そうだね、色が白くて、美人でね。唄も上手くて字もきれいでさ。
何てったってあの碧い目だよ。最初は気味が悪かったけど、あの目見たさに客が来るようになってね。美人で若いってのもあったけど、なんかこう、色気があるというか、そこらの妓と違うっていうか。
紗南が禿(かむろ)で店に馴染んできた頃からさ、急に客足増えてね、しかもみんな大店のご当主とかご隠居さんとか。いやぁ、儲かったね。お城からも偉いお人がたくさんみえて。みんな良いお客さんばかりでさ。
紗南が花魁になってドカンと儲かり始めてさ、太夫になる頃にはお店も立て替えて大きくなって、他所にも何軒も建てて景気が良かったよ。
でもその頃から床に臥せるようになっていってね。何の病気かわかんないけど、飯も食わずに声殺して一日中苦しんでたよ。
そんで紗南が逝っちまったら途端こうだよ。他所の店は火事で失くなるし、流行り病でバタバタ死ぬし。なんとかもってるうちだって急に客足途絶えてさ、もう毎日閑古鳥が鳴いてるよ。
あの子はなんだったんだろうね。招き猫かね、いや、狐憑きかね。
夜中さ、紗南の部屋覗いた事が一回あるんだけどさ。怖がらせるつもりじゃないけど、あの子尻尾生えてたんだよ、しかも一本じゃないよ、九本さ。九尾の狐だったんじゃないのかね。嘘じゃないよ、良い事もあったけどさ、紗南が居る時から火事もけっこうあってね。呪いかもしれないってね…他で話さないでおくれよ。これ以上客足遠のいたら、わっちら日干しだよ。
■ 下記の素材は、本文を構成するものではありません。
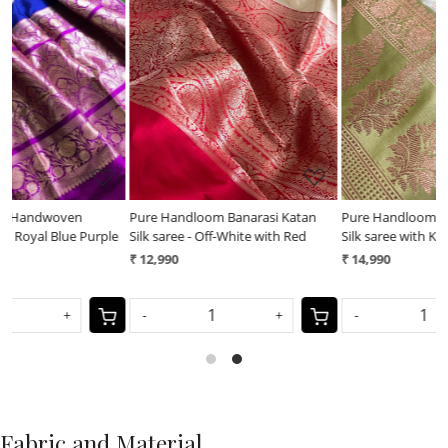
Loading...
Loading...
Pure Handloom Banarasi Katan
Pure Handloom Banarasi Katan
le
Silk saree - Off-White with Red
Silk saree with Kadwa Buttis - Grey
with Lime
₹ 12,990
₹ 14,990
-
+
-
+
Fabric and Material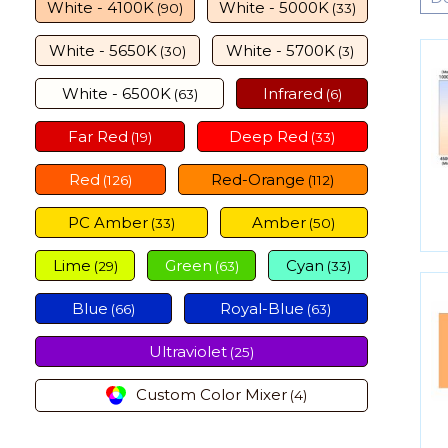
White - 4100K
White - 5000K
(90)
(33)
White - 5650K
White - 5700K
(30)
(3)
White - 6500K
Infrared
(63)
(6)
Far Red
Deep Red
(19)
(33)
Red
Red-Orange
(126)
(112)
PC Amber
Amber
(33)
(50)
Lime
Green
Cyan
(29)
(63)
(33)
Blue
Royal-Blue
(66)
(63)
Ultraviolet
(25)
Custom Color Mixer
(4)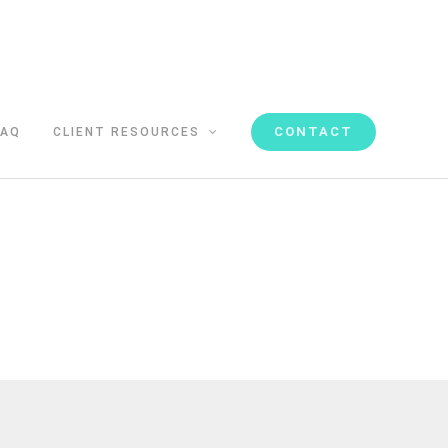
CONTACT
FAQ
CLIENT RESOURCES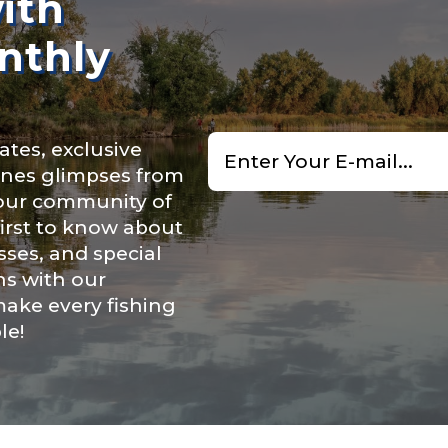
ith
f Followers
nthly
Email
nel URL
ates, exclusive
*
cenes glimpses from
 our community of
first to know about
 Subscribers
ses, and special
ns with our
make every fishing
le!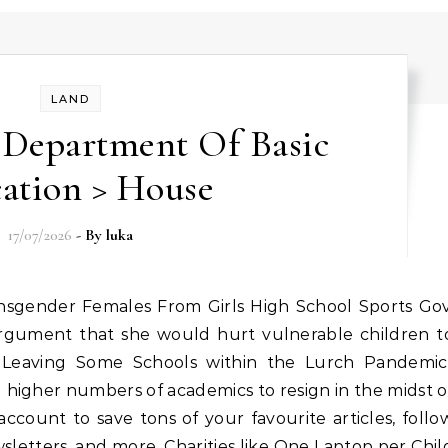
LAND
 Department Of Basic
ation > House
17/07/2026
- By
luka
rgument that she would hurt vulnerable children t
’s Leaving Some Schools within the Lurch Pandemic
 higher numbers of academics to resign in the midst o
ccount to save tons of your favourite articles, follo
ewsletters, and more. Charities like One Laptop per Chil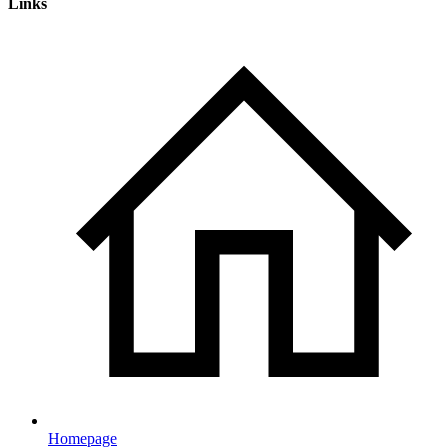
Links
Homepage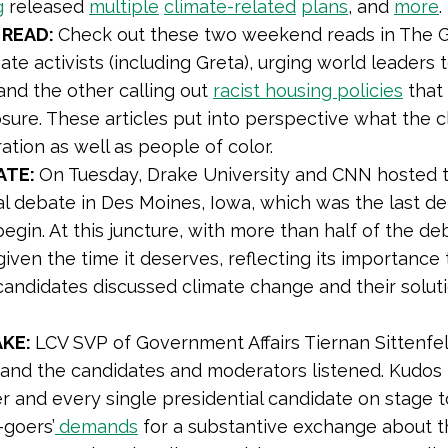
g
released
multiple
climate-related
plans
, and
more
 READ:
Check out these two weekend reads in The G
ate activists (including Greta), urging world leaders 
 and the other calling out
racist housing policies
that 
ure. These articles put into perspective what the cli
ation as well as people of color.
ATE:
On Tuesday, Drake University and CNN hosted 
al debate in Des Moines, Iowa, which was the last 
begin. At this juncture, with more than half of the d
 given the time it deserves, reflecting its importanc
he candidates discussed climate change and their sol
AKE:
LCV SVP of Government Affairs Tiernan Sittenfe
 and the candidates and moderators listened. Kudos
r and every single presidential candidate on stage 
-goers’
demands
for a substantive exchange about t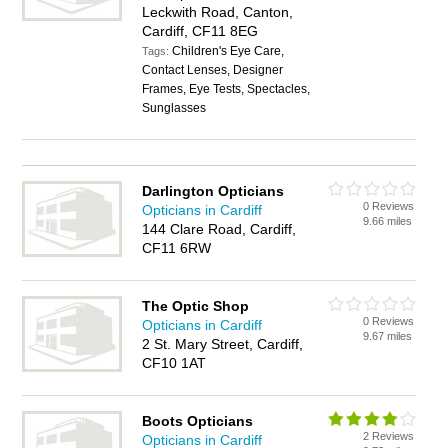
Leckwith Road, Canton,
Cardiff, CF11 8EG
Children's Eye Care,
Tags:
Contact Lenses, Designer
Frames, Eye Tests, Spectacles,
Sunglasses
Darlington Opticians
0 Reviews
Opticians in Cardiff
9.66 miles
144 Clare Road, Cardiff,
CF11 6RW
The Optic Shop
0 Reviews
Opticians in Cardiff
9.67 miles
2 St. Mary Street, Cardiff,
CF10 1AT
Boots Opticians
2 Reviews
Opticians in Cardiff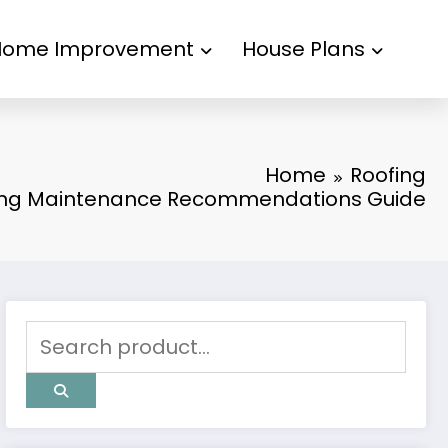
Home Improvement
House Plans
Home
Roofing
fing Maintenance Recommendations Guide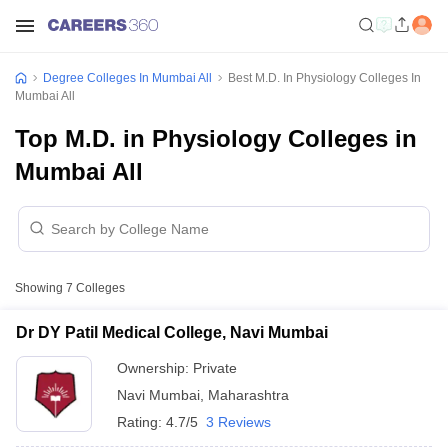
Degree Colleges In Mumbai All
Best M.D. In Physiology Colleges In
Mumbai All
Top M.D. in Physiology Colleges in
Mumbai All
Showing
7
Colleges
Dr DY Patil Medical College, Navi Mumbai
Ownership:
Private
Navi Mumbai
,
Maharashtra
Rating:
4.7/5
3 Reviews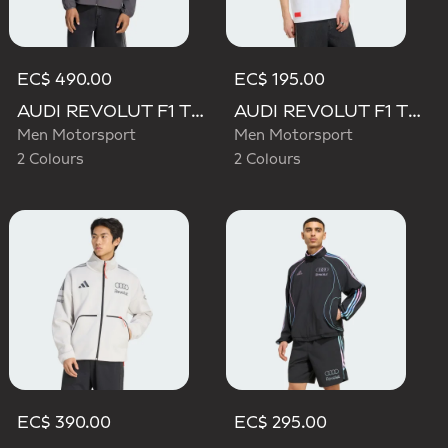
EC$ 490.00
EC$ 195.00
AUDI REVOLUT F1 TEAM ELEVATED WOVEN JACKET
AUDI REVOLUT F1 TEAM ELEVATED GRAPHIC II TEE
Men Motorsport
Men Motorsport
2 Colours
2 Colours
EC$ 390.00
EC$ 295.00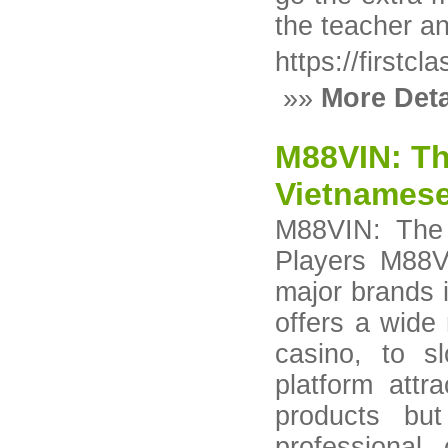
the teacher an
https://firstc
»»
More Deta
M88VIN: Th
Vietnamese
M88VIN: The 
Players M88V
major brands i
offers a wide
casino, to 
platform attr
products but
professional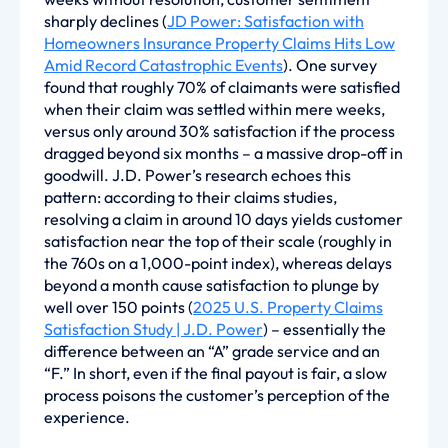
sharply declines (
JD Power: Satisfaction with
Homeowners Insurance Property Claims Hits Low
Amid Record Catastrophic Events
). One survey
found that roughly 70% of claimants were satisfied
when their claim was settled within mere weeks,
versus only around 30% satisfaction if the process
dragged beyond six months – a massive drop-off in
goodwill. J.D. Power’s research echoes this
pattern: according to their claims studies,
resolving a claim in around 10 days yields customer
satisfaction near the top of their scale (roughly in
the 760s on a 1,000-point index), whereas delays
beyond a month cause satisfaction to plunge by
well over 150 points (
2025 U.S. Property Claims
Satisfaction Study | J.D. Power
) – essentially the
difference between an “A” grade service and an
“F.” In short, even if the final payout is fair, a slow
process poisons the customer’s perception of the
experience.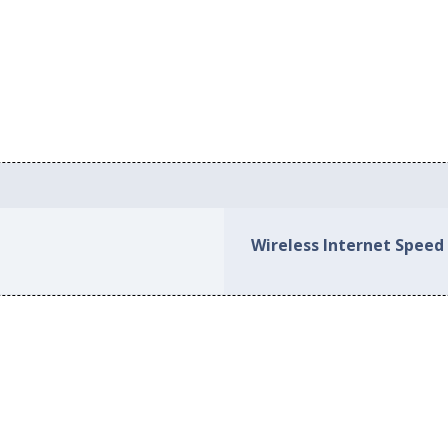
Wireless Internet Speed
此処は苦界だ、地獄だよ。一度くらい外の世界でふつうに暮らしてみたかったよ。
紗南は今頃あっちで幸せに暮らしてるんじゃないかい。投げ込み寺に仏さんあるからさ、手合わせてやっておくれよ。
何処の寺?何処ってここらで投げ込み寺っていったら、あそこだよ。名前はなんだったっけなぁ。あぁ、坊主がさ、祥庵っていうんだよ、そこだよ。